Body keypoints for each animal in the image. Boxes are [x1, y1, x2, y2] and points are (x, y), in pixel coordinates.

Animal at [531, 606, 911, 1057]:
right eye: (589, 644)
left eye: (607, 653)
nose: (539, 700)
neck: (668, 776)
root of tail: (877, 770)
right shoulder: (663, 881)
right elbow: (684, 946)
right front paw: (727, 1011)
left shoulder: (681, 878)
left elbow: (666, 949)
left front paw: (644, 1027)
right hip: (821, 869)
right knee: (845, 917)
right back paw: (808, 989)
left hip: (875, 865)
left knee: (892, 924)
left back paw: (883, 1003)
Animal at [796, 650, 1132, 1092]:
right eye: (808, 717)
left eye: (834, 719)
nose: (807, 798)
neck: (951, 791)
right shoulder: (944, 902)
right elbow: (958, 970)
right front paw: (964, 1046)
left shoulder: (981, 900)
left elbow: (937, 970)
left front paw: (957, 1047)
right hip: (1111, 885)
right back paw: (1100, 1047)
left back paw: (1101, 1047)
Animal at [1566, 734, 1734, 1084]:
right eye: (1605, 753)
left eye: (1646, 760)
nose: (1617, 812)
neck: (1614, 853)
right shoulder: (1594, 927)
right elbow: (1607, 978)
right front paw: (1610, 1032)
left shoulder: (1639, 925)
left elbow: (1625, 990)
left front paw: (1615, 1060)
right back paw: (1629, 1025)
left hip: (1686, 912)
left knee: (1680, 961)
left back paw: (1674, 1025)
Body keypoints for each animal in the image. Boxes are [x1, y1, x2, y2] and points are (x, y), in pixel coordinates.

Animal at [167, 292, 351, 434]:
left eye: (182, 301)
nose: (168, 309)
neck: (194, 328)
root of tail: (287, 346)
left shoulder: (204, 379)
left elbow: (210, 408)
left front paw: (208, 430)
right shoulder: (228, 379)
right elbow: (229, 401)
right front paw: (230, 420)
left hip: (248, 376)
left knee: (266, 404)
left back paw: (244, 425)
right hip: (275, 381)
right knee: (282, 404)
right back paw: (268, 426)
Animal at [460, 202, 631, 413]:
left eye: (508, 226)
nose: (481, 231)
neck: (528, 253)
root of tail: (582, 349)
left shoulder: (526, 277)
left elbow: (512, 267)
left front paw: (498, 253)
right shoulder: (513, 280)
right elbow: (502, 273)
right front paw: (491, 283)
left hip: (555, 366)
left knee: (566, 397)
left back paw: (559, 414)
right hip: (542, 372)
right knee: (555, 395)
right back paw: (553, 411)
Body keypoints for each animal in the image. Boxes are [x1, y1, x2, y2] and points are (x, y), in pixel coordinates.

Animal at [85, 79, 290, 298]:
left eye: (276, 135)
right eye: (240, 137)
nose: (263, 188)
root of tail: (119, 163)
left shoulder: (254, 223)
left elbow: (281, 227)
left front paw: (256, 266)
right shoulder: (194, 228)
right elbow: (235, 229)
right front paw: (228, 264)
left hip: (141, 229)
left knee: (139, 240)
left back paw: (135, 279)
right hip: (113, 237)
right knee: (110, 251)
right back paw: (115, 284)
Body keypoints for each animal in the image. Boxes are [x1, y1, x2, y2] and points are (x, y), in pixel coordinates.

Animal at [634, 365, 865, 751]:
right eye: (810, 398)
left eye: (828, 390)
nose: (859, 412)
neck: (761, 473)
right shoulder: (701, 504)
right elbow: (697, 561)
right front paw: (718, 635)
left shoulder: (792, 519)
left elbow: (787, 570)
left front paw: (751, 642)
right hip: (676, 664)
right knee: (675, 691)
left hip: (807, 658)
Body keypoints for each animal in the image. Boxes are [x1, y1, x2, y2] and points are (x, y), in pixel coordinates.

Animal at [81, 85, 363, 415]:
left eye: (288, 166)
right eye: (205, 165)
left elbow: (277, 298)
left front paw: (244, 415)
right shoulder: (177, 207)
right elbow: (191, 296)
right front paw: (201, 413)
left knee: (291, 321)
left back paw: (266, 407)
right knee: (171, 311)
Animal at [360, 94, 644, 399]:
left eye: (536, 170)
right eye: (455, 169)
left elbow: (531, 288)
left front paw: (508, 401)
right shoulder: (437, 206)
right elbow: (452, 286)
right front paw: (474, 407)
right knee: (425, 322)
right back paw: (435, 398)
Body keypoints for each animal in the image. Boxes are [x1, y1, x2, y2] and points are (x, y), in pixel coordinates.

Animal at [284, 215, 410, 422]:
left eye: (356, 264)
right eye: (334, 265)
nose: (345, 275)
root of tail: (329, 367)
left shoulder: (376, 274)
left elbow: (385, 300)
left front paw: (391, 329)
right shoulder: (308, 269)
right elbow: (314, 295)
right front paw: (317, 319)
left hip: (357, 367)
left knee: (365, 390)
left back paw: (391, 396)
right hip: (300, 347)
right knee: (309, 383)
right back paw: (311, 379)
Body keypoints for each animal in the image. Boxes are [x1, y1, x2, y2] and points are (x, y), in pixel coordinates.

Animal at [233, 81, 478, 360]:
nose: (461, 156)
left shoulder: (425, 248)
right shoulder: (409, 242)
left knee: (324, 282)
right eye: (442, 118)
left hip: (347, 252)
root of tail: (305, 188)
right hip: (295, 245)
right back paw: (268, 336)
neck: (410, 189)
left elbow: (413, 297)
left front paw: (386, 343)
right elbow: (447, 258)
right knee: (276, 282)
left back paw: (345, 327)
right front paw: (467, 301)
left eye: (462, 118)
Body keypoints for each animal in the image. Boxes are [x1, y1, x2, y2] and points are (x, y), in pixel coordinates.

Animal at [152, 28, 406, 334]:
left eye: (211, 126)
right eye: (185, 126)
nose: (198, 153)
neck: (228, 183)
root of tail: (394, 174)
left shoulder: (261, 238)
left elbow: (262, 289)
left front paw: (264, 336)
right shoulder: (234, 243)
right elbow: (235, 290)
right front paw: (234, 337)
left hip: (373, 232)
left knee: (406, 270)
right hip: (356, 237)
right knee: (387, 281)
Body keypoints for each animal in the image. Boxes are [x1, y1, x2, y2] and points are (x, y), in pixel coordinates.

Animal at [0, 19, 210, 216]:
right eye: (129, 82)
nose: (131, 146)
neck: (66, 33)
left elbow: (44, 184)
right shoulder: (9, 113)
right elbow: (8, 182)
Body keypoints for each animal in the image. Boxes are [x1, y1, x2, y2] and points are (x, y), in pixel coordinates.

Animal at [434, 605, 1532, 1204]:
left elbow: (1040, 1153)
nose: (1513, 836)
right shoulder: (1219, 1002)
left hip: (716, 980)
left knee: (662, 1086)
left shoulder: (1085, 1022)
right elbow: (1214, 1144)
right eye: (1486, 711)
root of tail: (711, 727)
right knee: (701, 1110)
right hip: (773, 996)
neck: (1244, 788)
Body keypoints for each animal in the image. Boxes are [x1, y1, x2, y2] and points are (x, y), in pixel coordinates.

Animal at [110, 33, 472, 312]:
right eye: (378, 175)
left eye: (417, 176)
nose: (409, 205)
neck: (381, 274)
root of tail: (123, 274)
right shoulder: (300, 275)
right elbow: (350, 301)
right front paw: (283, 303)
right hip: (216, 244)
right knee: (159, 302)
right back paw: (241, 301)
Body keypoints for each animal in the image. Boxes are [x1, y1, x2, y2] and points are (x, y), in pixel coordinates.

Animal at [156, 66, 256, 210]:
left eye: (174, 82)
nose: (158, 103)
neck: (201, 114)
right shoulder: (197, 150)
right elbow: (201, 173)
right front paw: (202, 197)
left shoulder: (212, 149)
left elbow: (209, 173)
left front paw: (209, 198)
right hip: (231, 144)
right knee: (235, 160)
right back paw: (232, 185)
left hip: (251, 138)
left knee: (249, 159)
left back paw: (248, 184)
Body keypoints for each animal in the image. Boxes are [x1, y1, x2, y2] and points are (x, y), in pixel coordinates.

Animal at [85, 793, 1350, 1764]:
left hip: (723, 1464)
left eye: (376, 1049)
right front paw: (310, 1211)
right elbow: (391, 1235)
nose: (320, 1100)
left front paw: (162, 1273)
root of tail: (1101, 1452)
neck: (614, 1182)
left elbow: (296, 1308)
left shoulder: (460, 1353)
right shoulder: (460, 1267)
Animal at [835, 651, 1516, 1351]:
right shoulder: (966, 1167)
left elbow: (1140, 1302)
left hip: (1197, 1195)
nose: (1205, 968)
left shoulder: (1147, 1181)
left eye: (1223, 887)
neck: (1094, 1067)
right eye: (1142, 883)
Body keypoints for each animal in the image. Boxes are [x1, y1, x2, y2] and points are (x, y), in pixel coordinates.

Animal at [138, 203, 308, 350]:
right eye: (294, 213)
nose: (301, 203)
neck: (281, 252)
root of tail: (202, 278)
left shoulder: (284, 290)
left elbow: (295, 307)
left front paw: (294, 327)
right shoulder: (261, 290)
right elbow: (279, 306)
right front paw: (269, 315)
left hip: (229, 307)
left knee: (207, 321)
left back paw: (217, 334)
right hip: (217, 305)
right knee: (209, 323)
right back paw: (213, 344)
◆ ◆ ◆ ◆ ◆
» **Activity**
Your reply should hold every line from the data that contains "tail", copied in full.

» **Solution to the exercise**
root of tail: (877, 770)
root of tail: (287, 346)
root of tail: (582, 349)
root of tail: (119, 163)
root of tail: (329, 367)
root of tail: (305, 188)
root of tail: (394, 174)
root of tail: (711, 727)
root of tail: (123, 274)
root of tail: (1101, 1452)
root of tail: (202, 278)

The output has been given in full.